=== Page text ===
====

So yeah, if Christmas — or the holiday season, period — doesn’t have you jumping up and down, don’t let other people’s enthusiasm gaslight you into thinking that you should see a therapist. That said, for the record, if someone has mentioned depression to you, here are some signs that mental health professionals say are associated with holiday-related depression:
- Feelings of hopelessness
- Trouble sleeping
- Anxiety
- Tension
- Internalized frustration
- Feeling lonely and isolated
- Not doing any of the things that you typically enjoy
Do you see not wanting to go to a holiday party, opting out of Christmas shopping with a bunch of friends or preferring to not have any Christmas decorations up in your house on the list? Yeah, me neither. Moral to the story: Please don’t let people get you down by trying to manipulate you into thinking that if you aren’t like them, something must be wrong with you. During the holiday seasons or otherwise, chile.
Use This Time (Unapologetically) for Yourself
GiphyRemember how I just said that one of the things I damn near adore about Christmas is, since everyone is focused on their own families, I can get some real quality time to myself? Although a lot of things are closed on Christmas Day, you can still order a favorite meal the day before, turn off your phone and sleep in on Christmas Day and, if you want to get out and about — I don’t know about y’all but one of my favorite things is to go to the movies alone and movie theaters are always open on Christmas.

====

Collected data entries
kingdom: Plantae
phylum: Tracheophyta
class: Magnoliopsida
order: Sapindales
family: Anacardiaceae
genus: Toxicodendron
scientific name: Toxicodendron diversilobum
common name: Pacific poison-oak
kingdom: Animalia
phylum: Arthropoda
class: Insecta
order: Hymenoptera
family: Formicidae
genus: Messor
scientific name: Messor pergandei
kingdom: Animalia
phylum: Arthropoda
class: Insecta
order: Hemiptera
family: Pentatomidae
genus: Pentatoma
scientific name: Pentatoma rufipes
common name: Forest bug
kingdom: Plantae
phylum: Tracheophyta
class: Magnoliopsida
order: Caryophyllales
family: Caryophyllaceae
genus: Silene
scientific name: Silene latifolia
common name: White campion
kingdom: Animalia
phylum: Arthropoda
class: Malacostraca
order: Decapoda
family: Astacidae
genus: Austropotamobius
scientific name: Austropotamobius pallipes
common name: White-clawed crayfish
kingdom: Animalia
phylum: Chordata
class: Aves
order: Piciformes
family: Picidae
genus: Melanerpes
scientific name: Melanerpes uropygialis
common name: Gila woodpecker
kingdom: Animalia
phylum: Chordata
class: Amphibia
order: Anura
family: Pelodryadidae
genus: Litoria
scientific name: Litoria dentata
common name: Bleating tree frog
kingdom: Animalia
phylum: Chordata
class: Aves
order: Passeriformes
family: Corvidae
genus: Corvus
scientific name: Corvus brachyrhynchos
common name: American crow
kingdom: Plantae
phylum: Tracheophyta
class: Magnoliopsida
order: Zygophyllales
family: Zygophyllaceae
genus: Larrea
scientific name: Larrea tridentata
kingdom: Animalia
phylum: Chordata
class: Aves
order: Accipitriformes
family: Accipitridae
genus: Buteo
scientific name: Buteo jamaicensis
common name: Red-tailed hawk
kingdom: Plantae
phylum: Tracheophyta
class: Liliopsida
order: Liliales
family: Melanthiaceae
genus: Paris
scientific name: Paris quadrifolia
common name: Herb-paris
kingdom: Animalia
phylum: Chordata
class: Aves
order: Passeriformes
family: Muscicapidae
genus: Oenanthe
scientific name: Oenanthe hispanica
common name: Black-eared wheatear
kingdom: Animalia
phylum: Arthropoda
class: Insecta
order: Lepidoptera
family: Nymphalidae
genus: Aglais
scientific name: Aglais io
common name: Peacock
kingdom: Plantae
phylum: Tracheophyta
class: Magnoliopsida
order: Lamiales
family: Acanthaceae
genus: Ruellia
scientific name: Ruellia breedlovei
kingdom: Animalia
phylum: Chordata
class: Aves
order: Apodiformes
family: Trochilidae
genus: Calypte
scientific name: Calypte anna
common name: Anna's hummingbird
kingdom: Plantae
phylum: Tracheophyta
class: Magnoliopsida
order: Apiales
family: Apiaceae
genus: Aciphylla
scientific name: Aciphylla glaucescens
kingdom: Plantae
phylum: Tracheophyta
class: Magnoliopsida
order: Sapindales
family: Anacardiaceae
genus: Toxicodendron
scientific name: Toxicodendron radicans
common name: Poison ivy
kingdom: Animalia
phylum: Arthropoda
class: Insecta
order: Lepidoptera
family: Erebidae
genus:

====

=== Required tasks ===
1. Answer these questions using the holiday-season passage:
(a) According to the passage, who says the listed signs are associated with holiday-related depression?
(b) What does the writer suggest ordering the day before Christmas?
(c) What is one of the writer's favorite things to do on Christmas, and why is it possible that day?
2. List every sign of holiday-related depression named in the holiday-season passage.
3. Write the next part of the holiday-season passage, starting after its last sentence.

=== Task-by-task answers ===
1.
(a) Mental health professionals.
(b) A favorite meal.
(c) Going to the movies alone. Movie theaters are always open on Christmas.

2.
- Feelings of hopelessness
- Trouble sleeping
- Anxiety
- Tension
- Internalized frustration
- Feeling lonely and isolated
- Not doing any of the things that you typically enjoy

3.
You know, I’ve shared before that I once interviewed a Jewish woman who was married to a Christian man. Together, they observe Chrismukkah and there is something that she said about it that has always stayed with me (paraphrased): “I don’t believe in Christmas but anything that can bring peace, joy and goodwill to humanity, even for a day, that is something that I can get behind.” I agree. And sometimes, what we need to remind ourselves is we need to set aside time to bring peace, joy and goodwill to ourselves. Use the holiday season to do that, if nothing else. You won’t regret it.
Do Private Things More than Public Ones
GiphyEven beyond Christmas, specifically, what if the entire holiday season is something that you’re pretty ho-hum about because things like mall traffic, stressed out relatives and the busyness of it all aren’t your favorite things? My two cents would be to not put your head under the covers and just wait for January 2 to arrive. Instead, opt out of big celebrations and do “calmer and quieter” things with some of your favorite people.
Since pretty much from a couple of days before Christmas until kids go back to school, folks are not on their “usual schedule,” go to brunch with your favorite aunt (or uncle), host a sleepover with a couple of girlfriends and/or Zoom one of your buddies to create vision boards for the new year.
Listen, just because you may not be in the traditional holiday spirit, that doesn’t mean that you can’t take advantage of the time that it offers for you to do some quality things with people you care about. Just you and them. No one else.
Create Your Own Traditions
GiphyNot into the 12 Days of Christmas? Pamper yourself for the week leading into the New Year. Don’t want a Christmas tree? Have some roses or poinsettias sent to your house. Couldn’t care less about a ball dropping on New Year’s Eve? Rent out a huge Airbnb New Year’s Eve and enjoy a change of scenery.
Y’all, just because the holiday season comes with its own traditions, there is no written rule which says that you have to follow them — or that you can’t come up with some of your own. Hell, if you put enough thought into this tip, you might look up and realize that you absolutely adore this time of year — just for a totally different set of reasons than most. Beautiful.